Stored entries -
** START **

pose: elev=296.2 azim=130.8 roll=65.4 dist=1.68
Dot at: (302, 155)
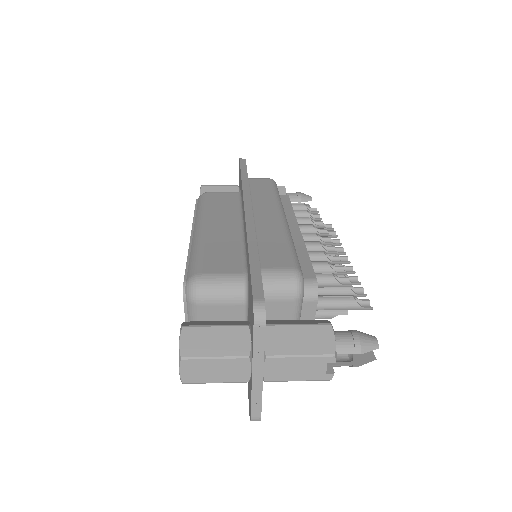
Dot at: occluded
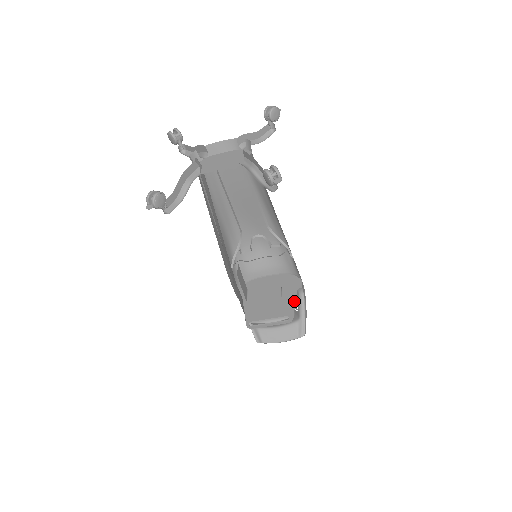
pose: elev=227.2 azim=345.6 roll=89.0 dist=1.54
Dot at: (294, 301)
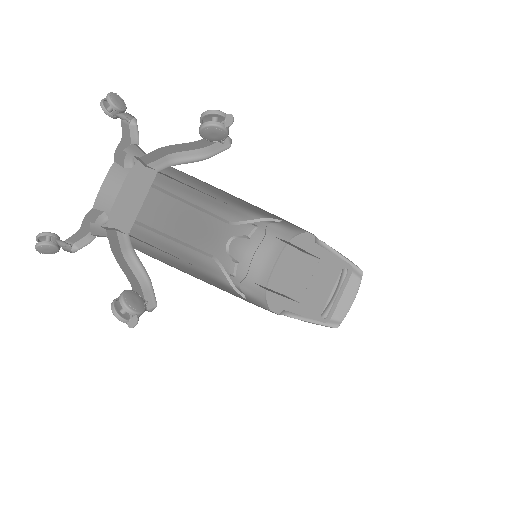
Dot at: (327, 253)
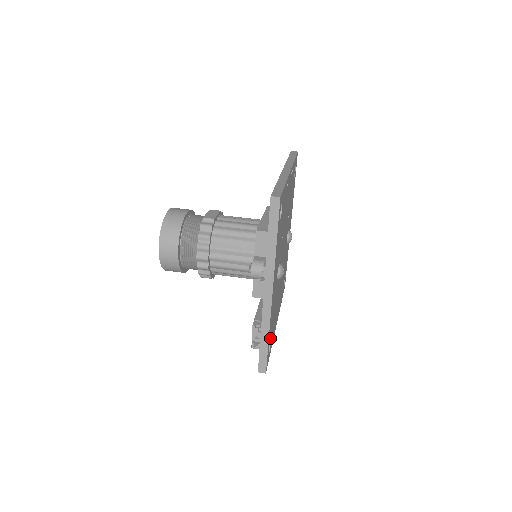
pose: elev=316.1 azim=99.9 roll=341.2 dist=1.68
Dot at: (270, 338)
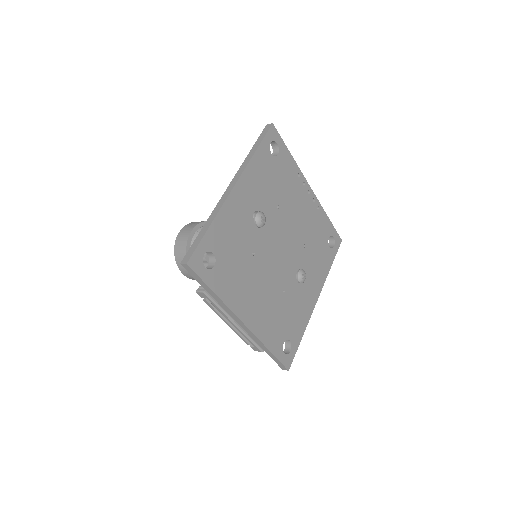
Dot at: (215, 251)
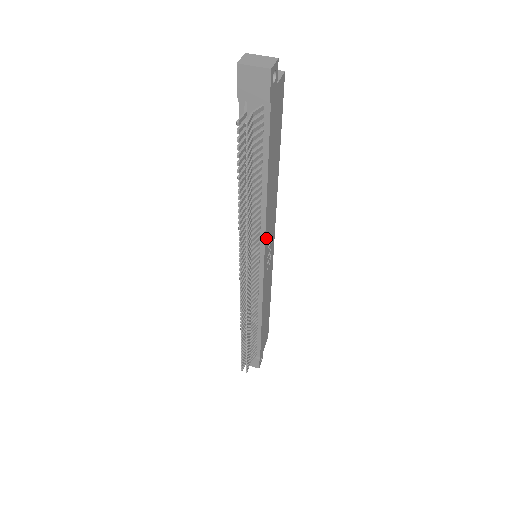
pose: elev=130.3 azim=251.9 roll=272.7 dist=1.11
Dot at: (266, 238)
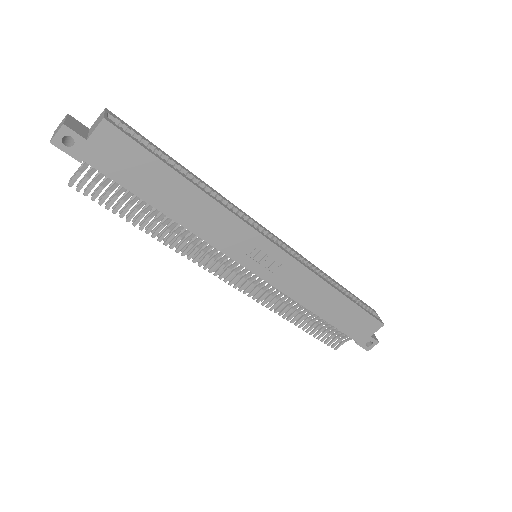
Dot at: (226, 249)
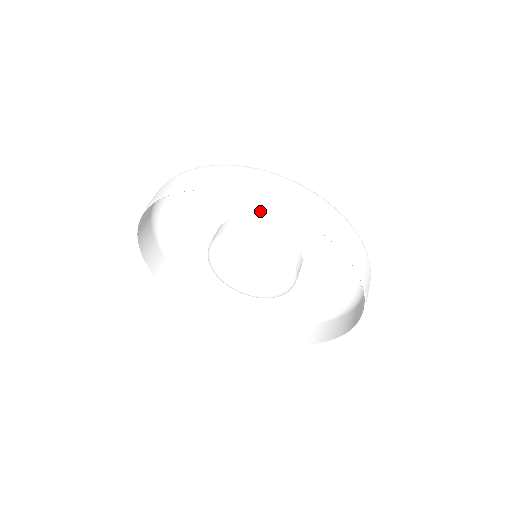
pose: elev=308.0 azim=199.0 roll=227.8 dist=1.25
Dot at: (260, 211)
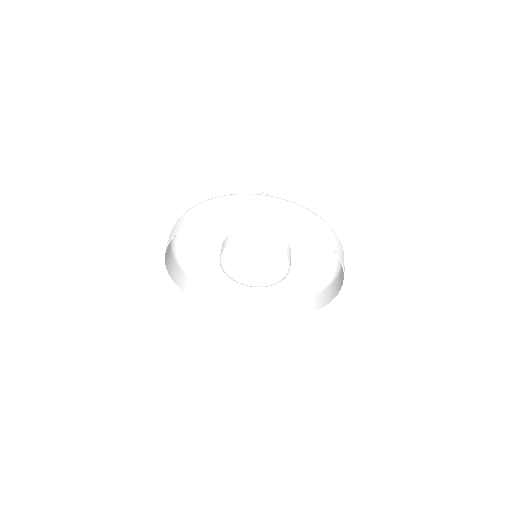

** END **

What is required -
Rewrite these lines with "pose" renamed to "view" everywhere and nothing else changed. Omit the pictures from your answer.

Answer -
view: elev=296.2 azim=130.8 roll=65.4 dist=1.68
Dot at: (302, 155)
Dot at: occluded
view: elev=227.2 azim=345.6 roll=89.0 dist=1.54
Dot at: (294, 301)
Dot at: (327, 253)
view: elev=316.1 azim=99.9 roll=341.2 dist=1.68
Dot at: (270, 338)
Dot at: (215, 251)
view: elev=130.3 azim=251.9 roll=272.7 dist=1.11
Dot at: (266, 238)
Dot at: (226, 249)
view: elev=308.0 azim=199.0 roll=227.8 dist=1.25
Dot at: (260, 211)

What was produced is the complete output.